= THE REQUEST =
Copy every line of the rows below word for word, leaving out the picture lines.

Stored entries
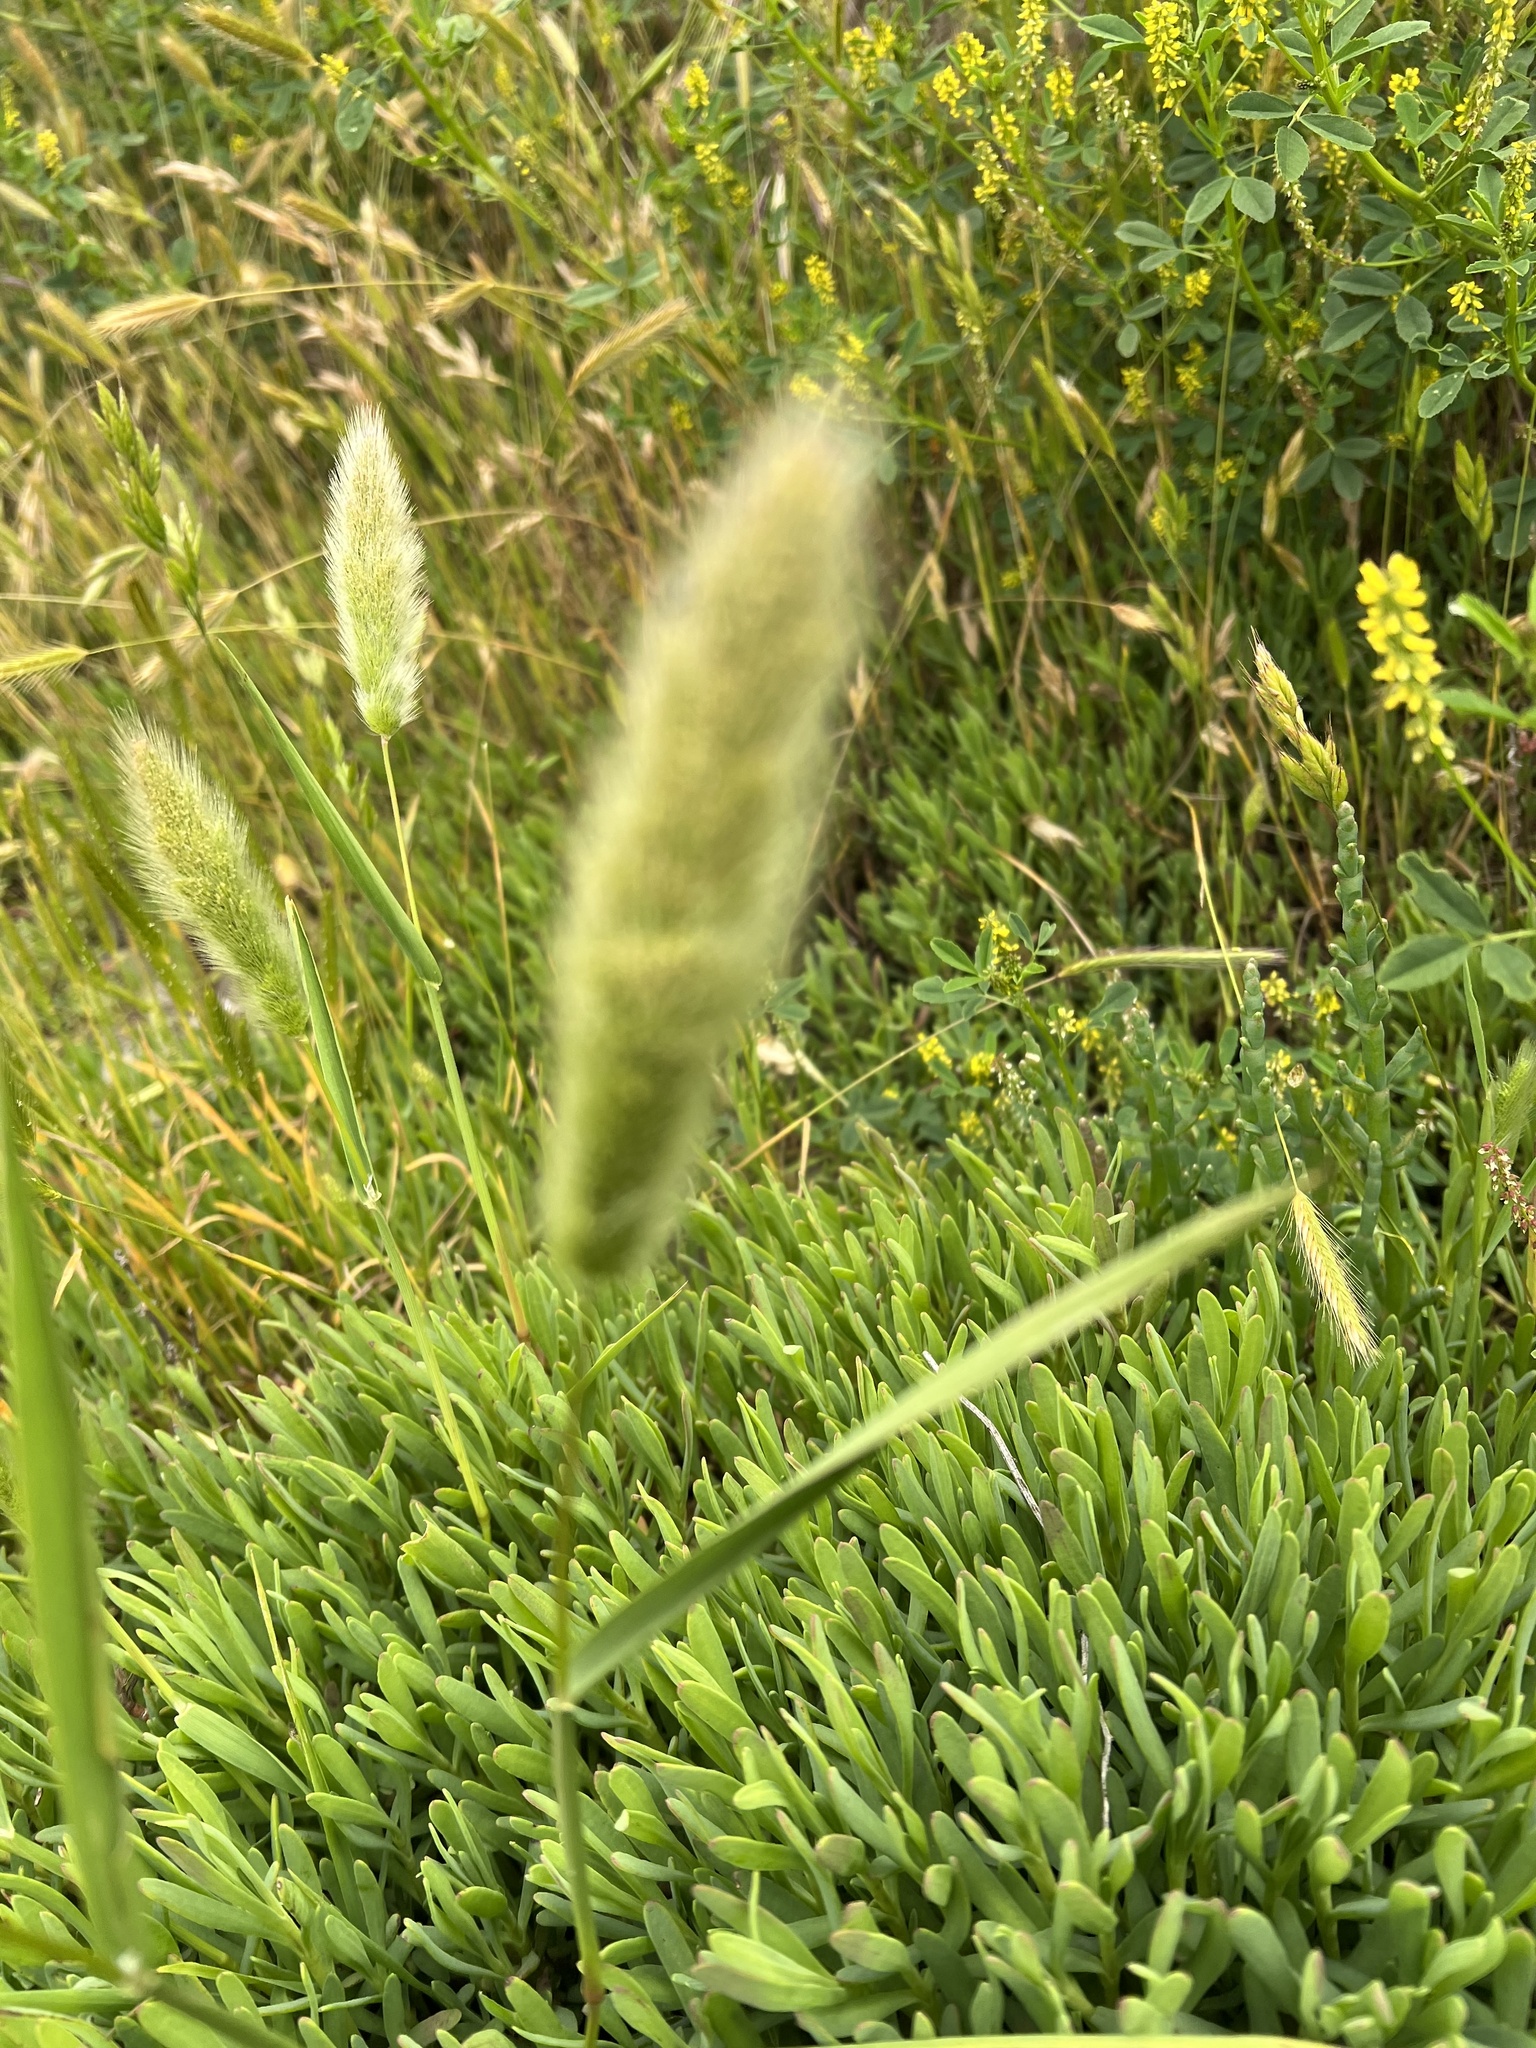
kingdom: Plantae
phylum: Tracheophyta
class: Liliopsida
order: Poales
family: Poaceae
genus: Polypogon
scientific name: Polypogon monspeliensis
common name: Annual rabbitsfoot grass
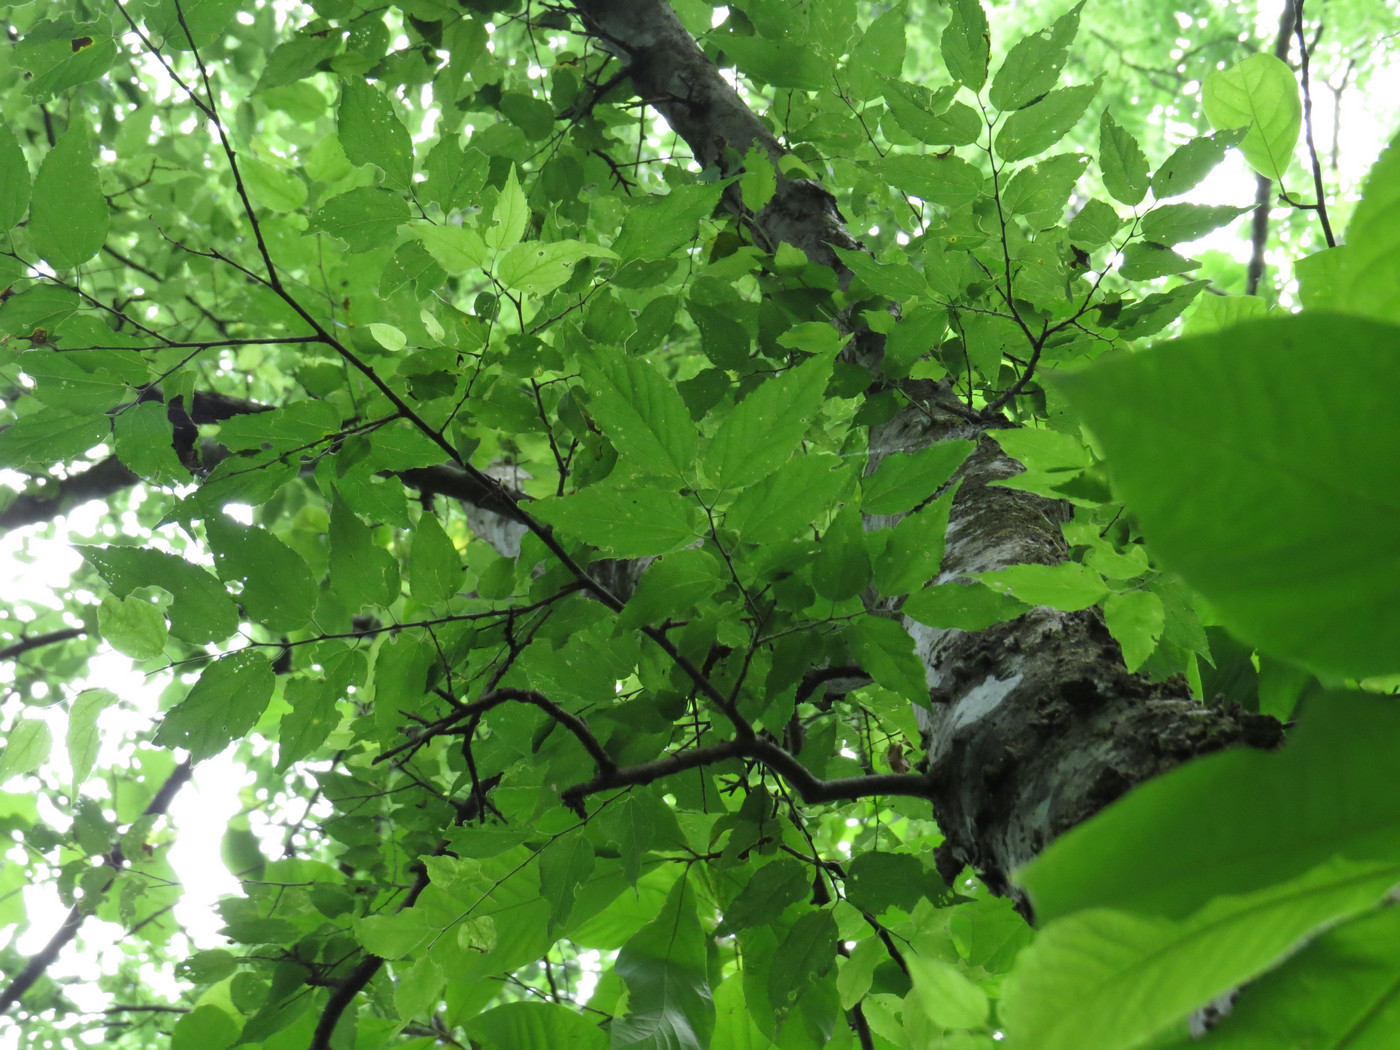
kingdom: Plantae
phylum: Tracheophyta
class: Magnoliopsida
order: Rosales
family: Cannabaceae
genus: Celtis
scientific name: Celtis laevigata
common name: Sugarberry
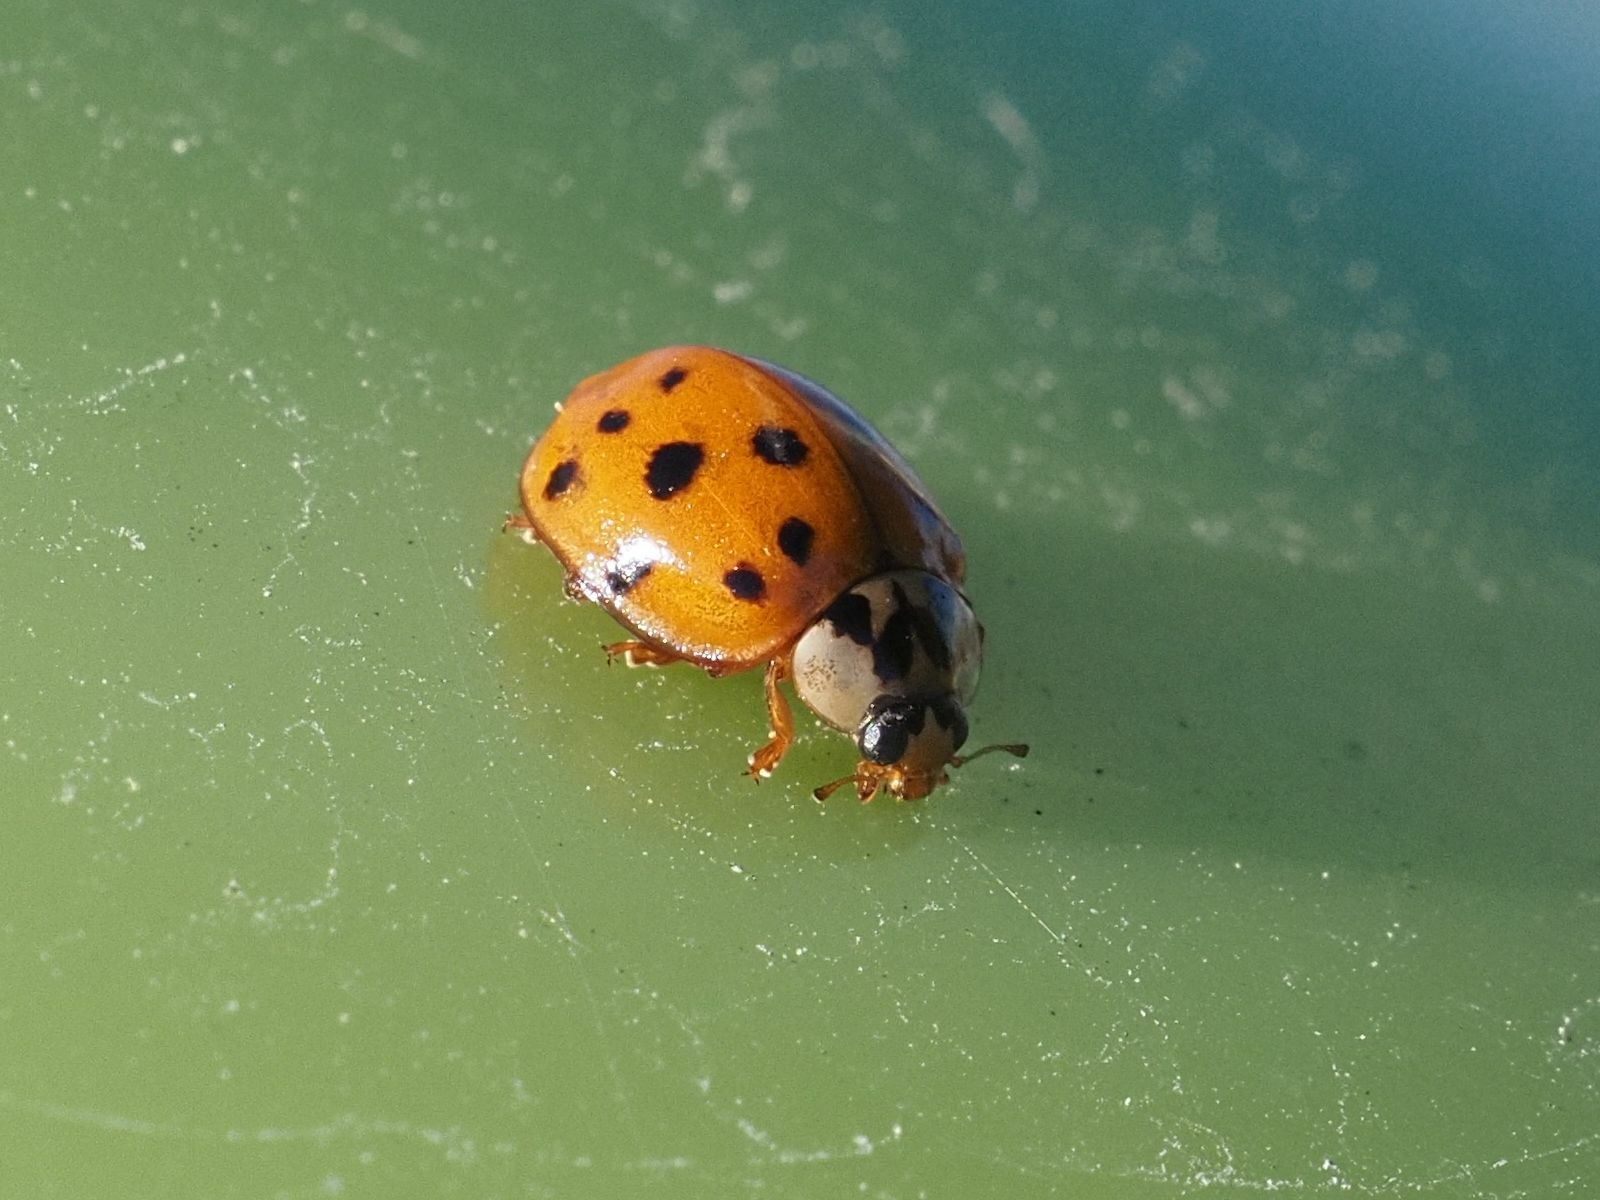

= WORKED SOLUTION =
kingdom: Plantae
phylum: Tracheophyta
class: Liliopsida
order: Poales
family: Poaceae
genus: Polypogon
scientific name: Polypogon monspeliensis
common name: Annual rabbitsfoot grass
kingdom: Plantae
phylum: Tracheophyta
class: Magnoliopsida
order: Rosales
family: Cannabaceae
genus: Celtis
scientific name: Celtis laevigata
common name: Sugarberry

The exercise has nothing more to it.